Privacy Policy

1. Scope of Application

This policy applies to the Service's website, API, and all related features. By using the Service, you are deemed to have agreed to this policy.

2. Information We Collect

The Service collects and uses the following information.

2.1 Information Obtained at Authentication (Discord OAuth2)

We use Discord's authentication (OAuth2) for login. In doing so, we obtain the following information from Discord.

2.2 Information Stored by the Service

• User information: Discord ID, username, discriminator, avatar URL, created/updated timestamps
• Server (guild) information: Discord server ID, name, icon URL, etc. (for access permission determination)
• File-related: Metadata of uploaded files (file name, size, type, uploader, share link/token, etc.). File contents are stored in external storage (Cloudflare R2).
• Upload sessions: Session ID, expiration, status, etc. for web upload (temporary processing)

2.3 Information Held on Browser/Device

• Session cookie: We use discord-stream-session for login state (max 7 days, HttpOnly, Secure).
• Local storage: We store the auth token (JWT) as discord_token. We may store display language as i18nextLng.

3. Purposes of Use

• Providing the Service (authentication, file list display, streaming, upload, share link management)
• Permission management to show only content tied to Discord servers the user is allowed to access
• Technical processing necessary for operation (error investigation, load measures, etc.)
• Compliance with laws and regulations

4. Third-Party Provision and External Services

• Discord: We send requests to the Discord API for authentication and to obtain joined server information. Discord's privacy policy applies.
• Cloud storage (Cloudflare R2): Used to store the contents of uploaded files.
• Hosting: The Service may run on cloud infrastructure such as Google Cloud Run; in such cases the provider's terms and data processing apply.

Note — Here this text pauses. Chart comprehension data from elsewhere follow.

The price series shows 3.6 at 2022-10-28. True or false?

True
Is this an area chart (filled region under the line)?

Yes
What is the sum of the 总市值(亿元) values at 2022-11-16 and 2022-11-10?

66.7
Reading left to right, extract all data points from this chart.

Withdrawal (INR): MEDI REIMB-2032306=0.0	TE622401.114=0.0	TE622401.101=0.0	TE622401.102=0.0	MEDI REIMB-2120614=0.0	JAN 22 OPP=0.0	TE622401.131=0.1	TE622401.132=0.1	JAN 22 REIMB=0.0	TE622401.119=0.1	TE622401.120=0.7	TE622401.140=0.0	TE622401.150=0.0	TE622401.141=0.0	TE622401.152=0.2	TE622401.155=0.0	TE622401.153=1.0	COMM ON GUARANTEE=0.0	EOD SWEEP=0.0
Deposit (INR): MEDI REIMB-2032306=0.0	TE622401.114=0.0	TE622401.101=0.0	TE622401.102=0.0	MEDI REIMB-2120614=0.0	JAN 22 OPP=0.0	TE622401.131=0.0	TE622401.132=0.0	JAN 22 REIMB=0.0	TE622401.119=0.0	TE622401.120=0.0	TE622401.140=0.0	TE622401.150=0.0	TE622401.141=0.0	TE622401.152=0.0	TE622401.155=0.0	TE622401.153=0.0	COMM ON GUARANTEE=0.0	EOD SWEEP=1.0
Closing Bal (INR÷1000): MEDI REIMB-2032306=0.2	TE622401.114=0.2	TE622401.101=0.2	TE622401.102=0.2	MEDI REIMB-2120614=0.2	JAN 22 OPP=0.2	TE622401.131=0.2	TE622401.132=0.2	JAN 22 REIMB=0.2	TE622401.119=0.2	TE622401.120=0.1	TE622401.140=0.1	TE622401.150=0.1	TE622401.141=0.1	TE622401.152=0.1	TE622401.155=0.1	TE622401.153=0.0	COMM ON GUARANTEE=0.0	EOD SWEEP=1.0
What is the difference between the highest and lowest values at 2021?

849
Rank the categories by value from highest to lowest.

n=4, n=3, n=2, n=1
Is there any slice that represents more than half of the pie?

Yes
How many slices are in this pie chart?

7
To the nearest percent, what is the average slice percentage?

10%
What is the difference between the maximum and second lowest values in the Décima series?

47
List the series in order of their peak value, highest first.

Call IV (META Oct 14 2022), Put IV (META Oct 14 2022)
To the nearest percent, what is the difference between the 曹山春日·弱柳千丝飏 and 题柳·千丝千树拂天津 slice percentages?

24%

Other than as stated above, we do not sell or transfer data that identifies individuals to third parties without user consent.

5. Data Retention

• User, guild, and file metadata: Retained for the period necessary to provide the Service, or until the user deletes it.
• Sessions and upload sessions: Deleted or invalidated after expiration.
• Server logs: May be retained for a certain period for operation and incident investigation.

6. Security

• We use HTTPS and the Secure attribute of session cookies for authentication.
• Auth tokens (JWT) have an expiration; re-login is required after expiration.
• Access to the database and storage is limited to what is necessary for the Service.

7. Your Rights

You can invalidate the session and auth token stored in your browser by logging out. If you wish to request access, correction, deletion, or suspension of use of your personal data, please contact us via "9. Contact".

8. Cookies and Local Storage

We use the session cookie (discord-stream-session) to maintain login state, and the auth token (discord_token) and display language (i18nextLng). We do not currently use cookies for advertising or behavioral targeting.

9. Contact

For questions or requests regarding this policy or the handling of personal information, please contact the operator of the Service. (Contact details are provided in "Help" or as designated by the operator.)

10. Revisions

This policy may be revised as needed. For material changes, we will notify you via the Service or by updating the last-updated date. Use of the Service after a revision constitutes acceptance of the revised policy.